180-Day Exchange Period
The 180-Day Exchange Period is the timeframe in a 1031 exchange during which the exchanger must complete the purchase of the replacement property after the sale of the relinquished property closes. This deadline runs concurrently with the 45-day identification period and is a critical requirement for a valid exchange.
45-Day Identification Period
The 45-Day Identification Period is the timeframe in a 1031 exchange during which the exchanger must identify potential replacement property in writing after the sale of the relinquished property closes. Missing this deadline may disqualify the exchange from tax-deferred treatment.
721 UPREIT
A 721 UPREIT is a tax-deferred transaction in which an investor contributes investment real estate to a REIT’s operating partnership in exchange for OP units rather than cash. This is a sophisticated tax and securities topic, so any real transaction should be reviewed by a qualified tax advisor and securities professional.
95% Rule
The 95% rule also allows real estate investors to identify an unlimited number of replacement properties for the property being relinquished.
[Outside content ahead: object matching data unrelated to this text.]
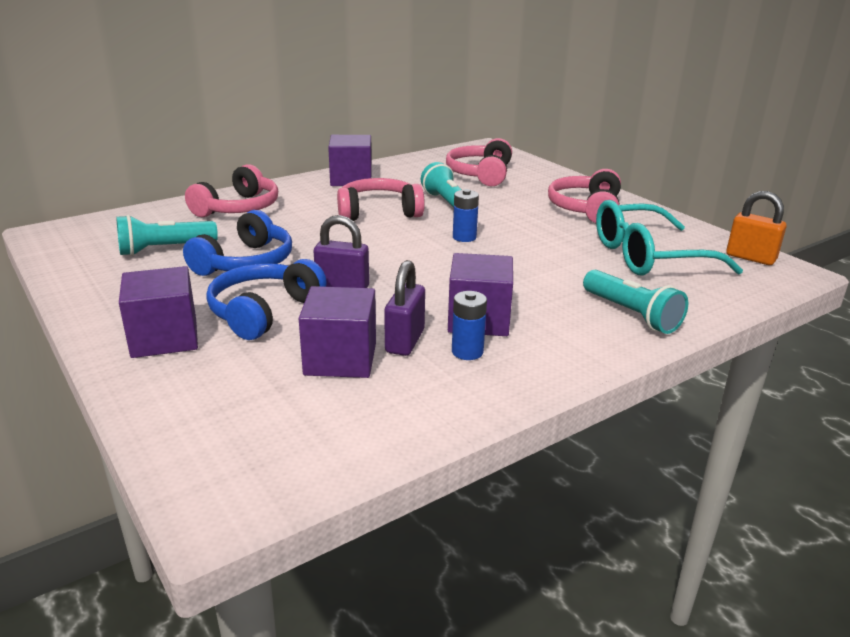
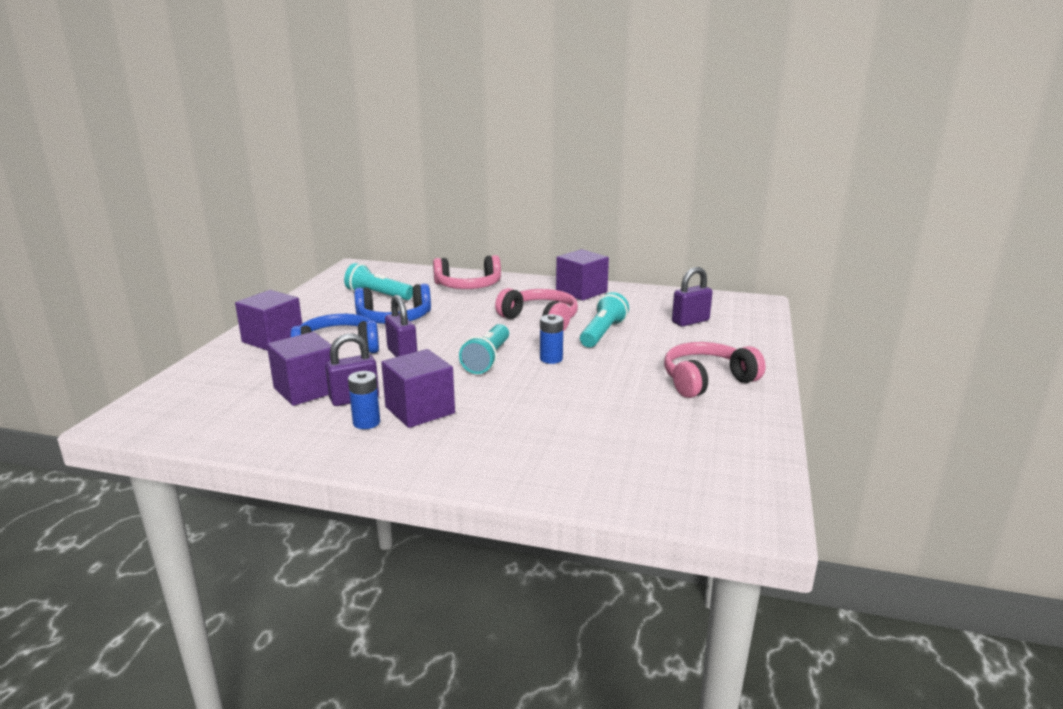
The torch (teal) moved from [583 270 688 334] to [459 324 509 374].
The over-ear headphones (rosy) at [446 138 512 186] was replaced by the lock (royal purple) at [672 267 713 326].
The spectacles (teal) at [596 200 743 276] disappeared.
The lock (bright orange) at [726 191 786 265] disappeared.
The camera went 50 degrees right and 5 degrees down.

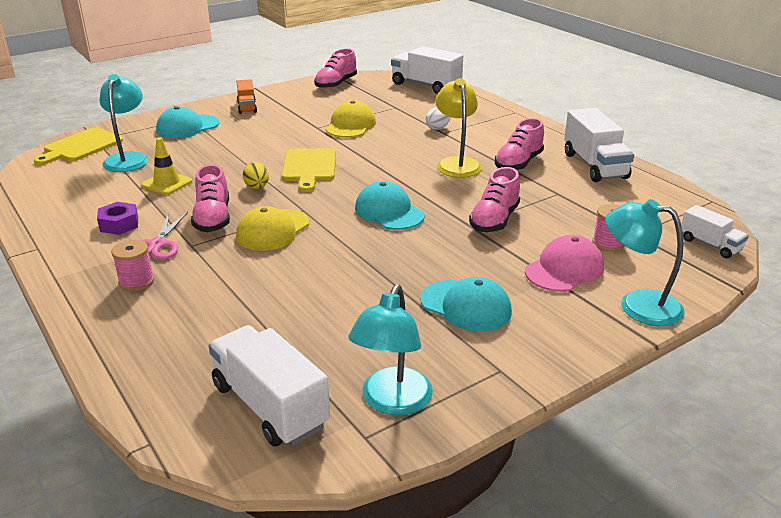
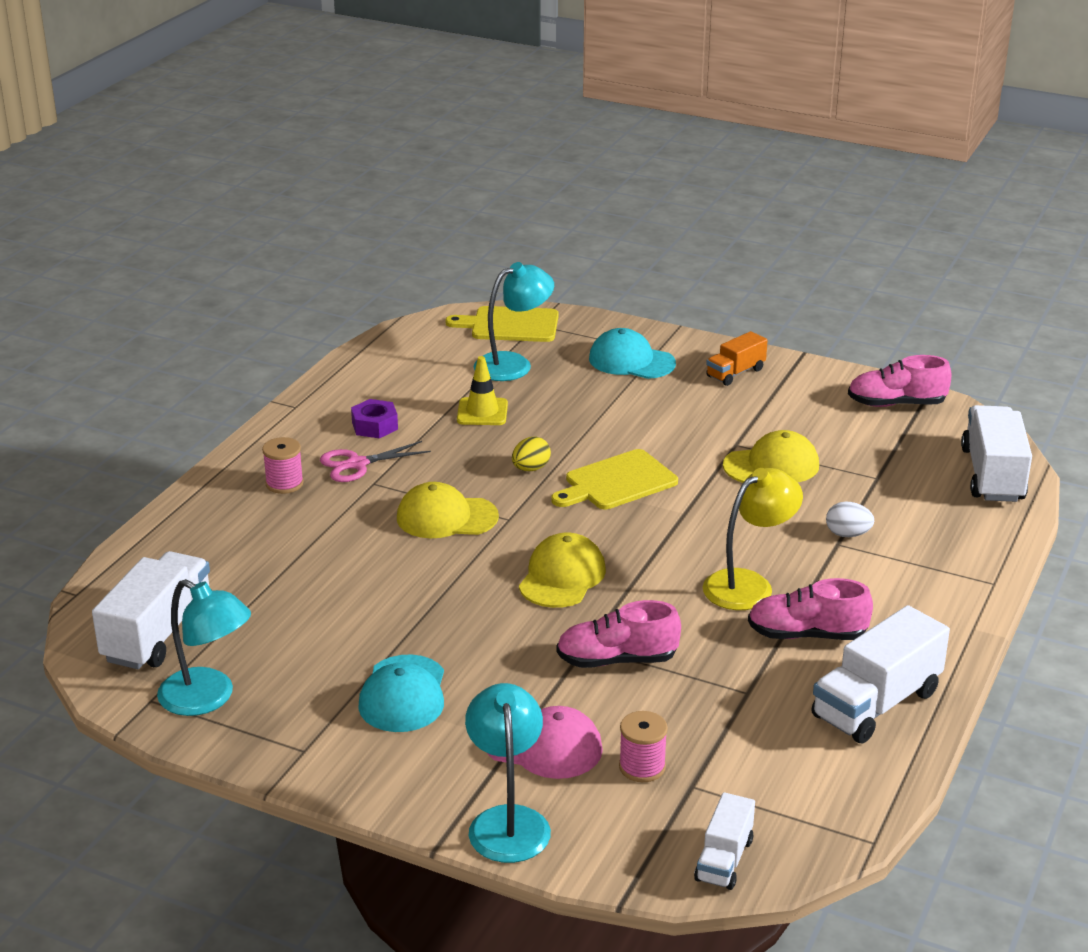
The lamp (teal) at [348 284 433 415] turned 135 degrees counterclockwise.
The baseball cap (teal) at [355 181 425 230] became the baseball cap (golden) at [519 532 606 608].
The lace-up shoe (rosy) at [191 164 230 232] disappeared.
The camera went 60 degrees right and 0 degrees up.

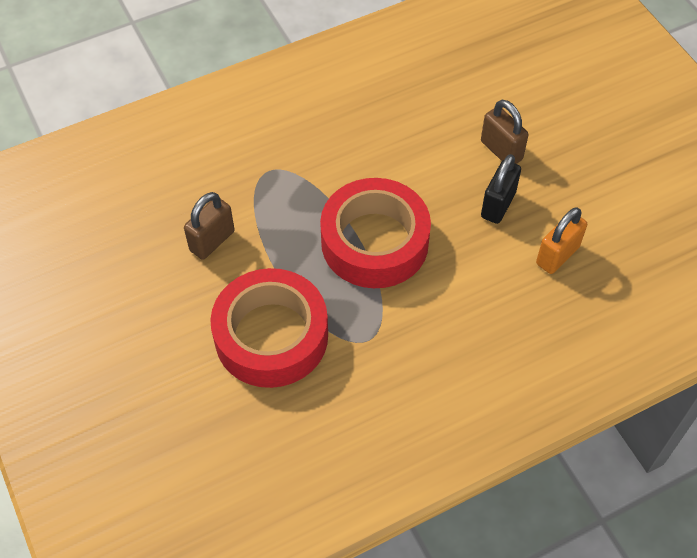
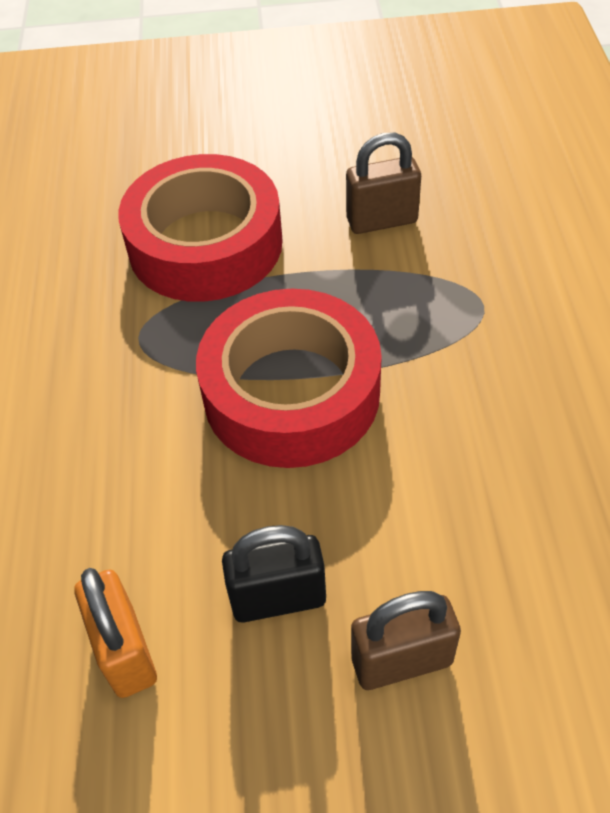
The lock (ebony) at [481 154 521 224] turned 60 degrees counterclockwise.
The lock (brown) at [184 192 235 260] turned 75 degrees counterclockwise.
The camera went 115 degrees right and 5 degrees down.

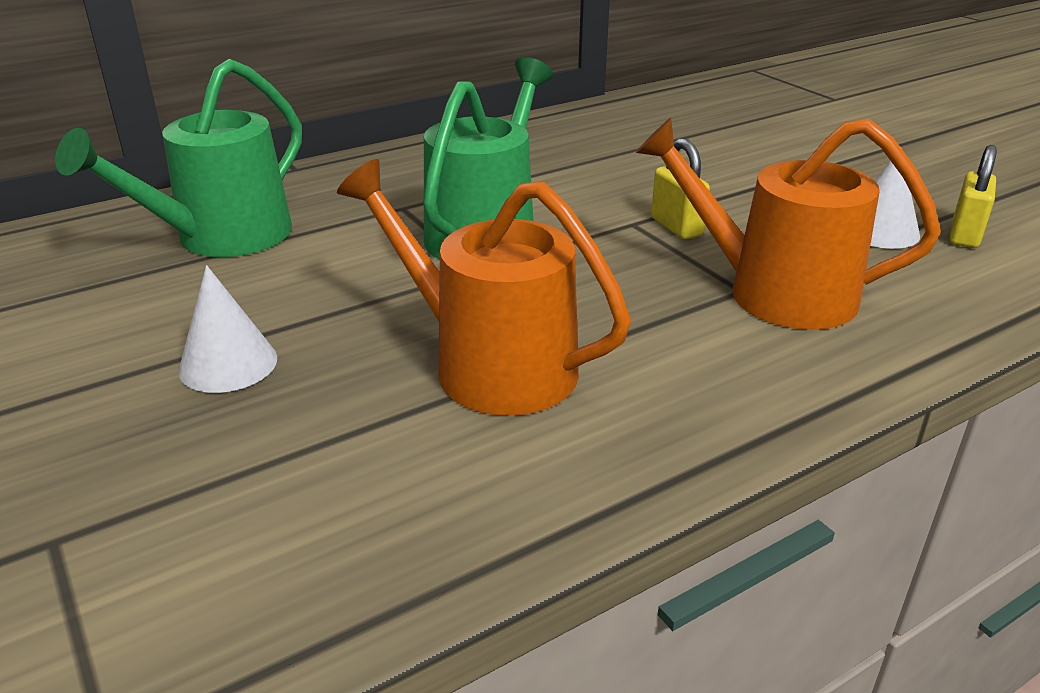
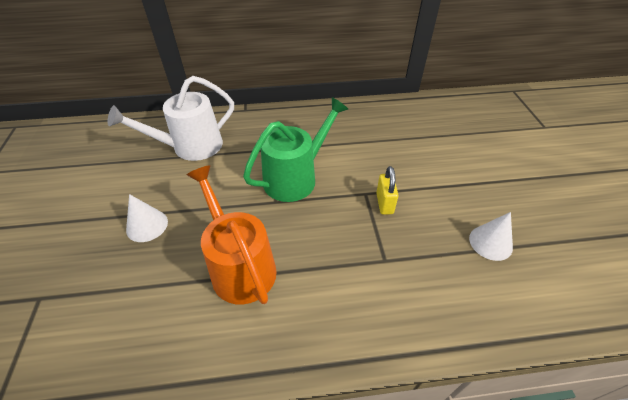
The watering pot (emerald) at [55 59 302 257] became the watering pot (snow-white) at [108 76 234 161].
The watering pot (bright orange) at [636 118 941 330] disappeared.
The lock (golden) at [950 145 997 248] disappeared.
The camera went 25 degrees right and 15 degrees up.

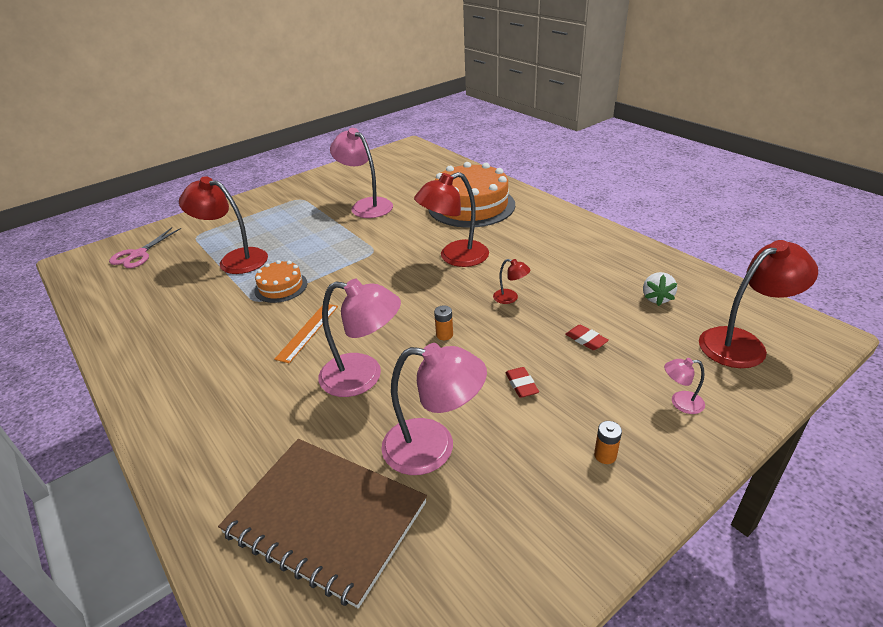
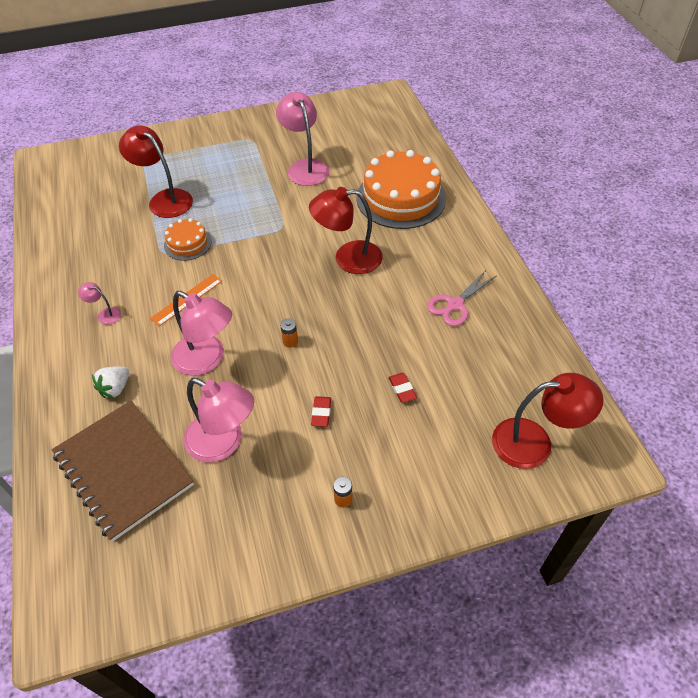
The lamp (rosy) moved from [664 358 705 414] to [78 282 121 325].
The strawberry (snow-white) moved from [643 272 678 306] to [92 367 129 398].
The shears (rosy) moved from [109 227 181 268] to [427 270 496 326].
The lamp (scarlet) at [493 259 530 304] disappeared.
The camera went 20 degrees right and 15 degrees up.

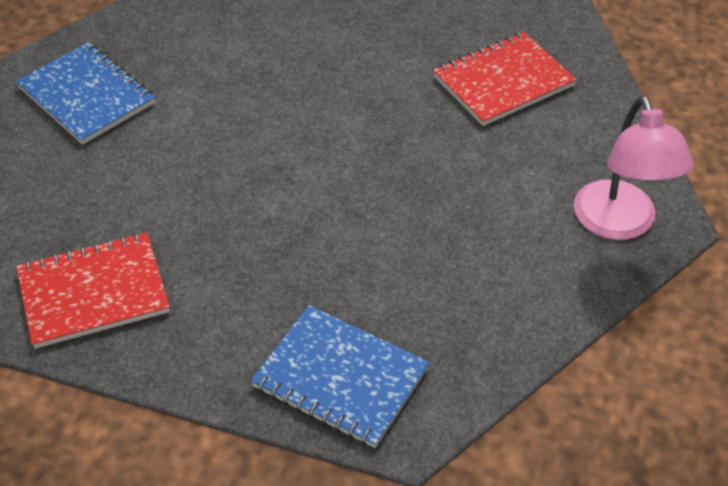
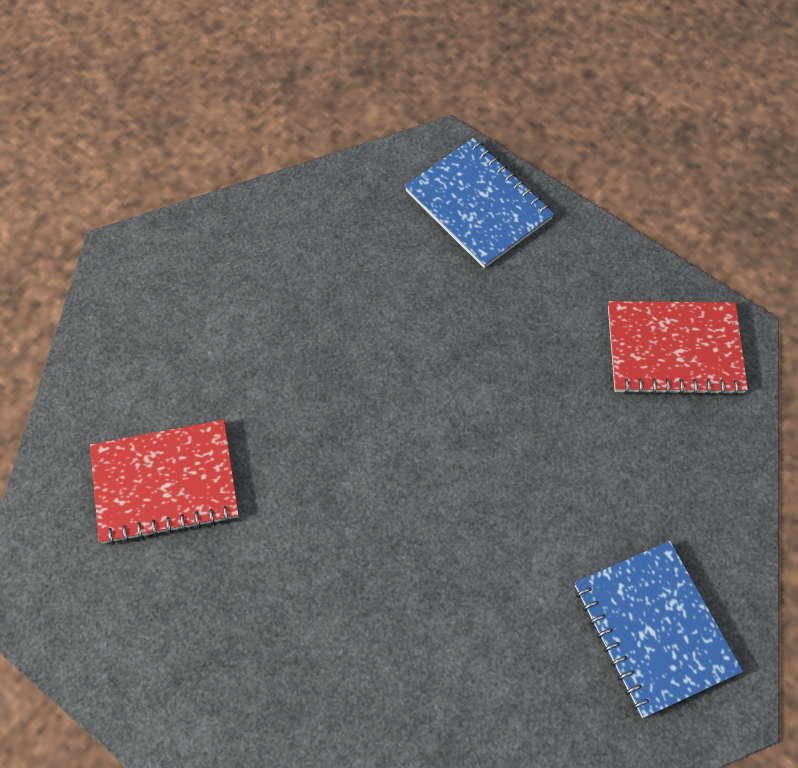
The lamp (rosy) at [574 96 694 240] disappeared.
The camera went 160 degrees left and 15 degrees up.

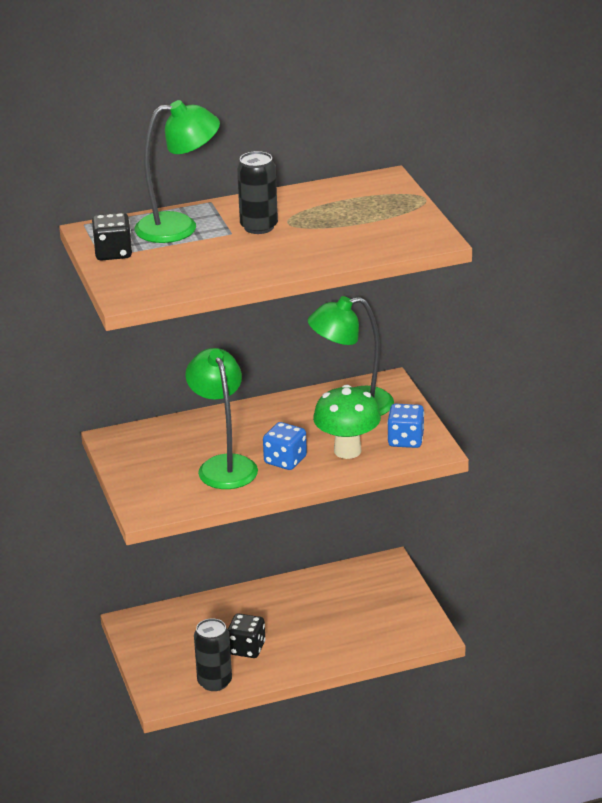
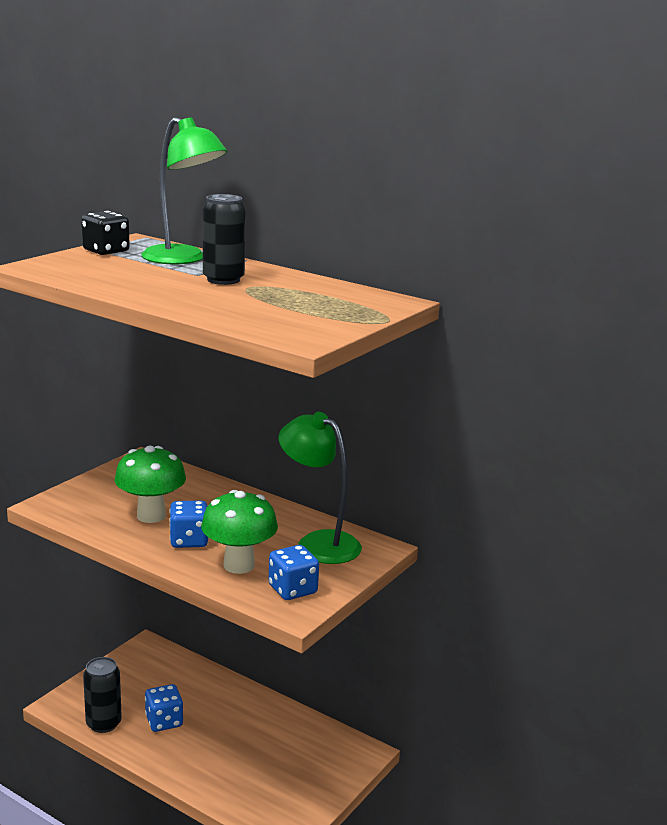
The lamp (emerald) at [186 348 258 489] was replaced by the fungus (emerald) at [115 446 186 523].
The die (ebony) at [228 613 265 658] became the die (cobalt) at [145 684 183 732].
The camera went 50 degrees right and 10 degrees down.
But unlike the 200% rule that puts a limit on the total value of the identified replacement properties, the 95% rule requires the investor to actually purchase 95% of the aggregate value of the replacement properties identified.
200% Rule
The 200% Rule allows the investor to identify an unlimited number of replacement properties, provided the combined total value of these properties does not exceed 200% of the value of the property being relinquished.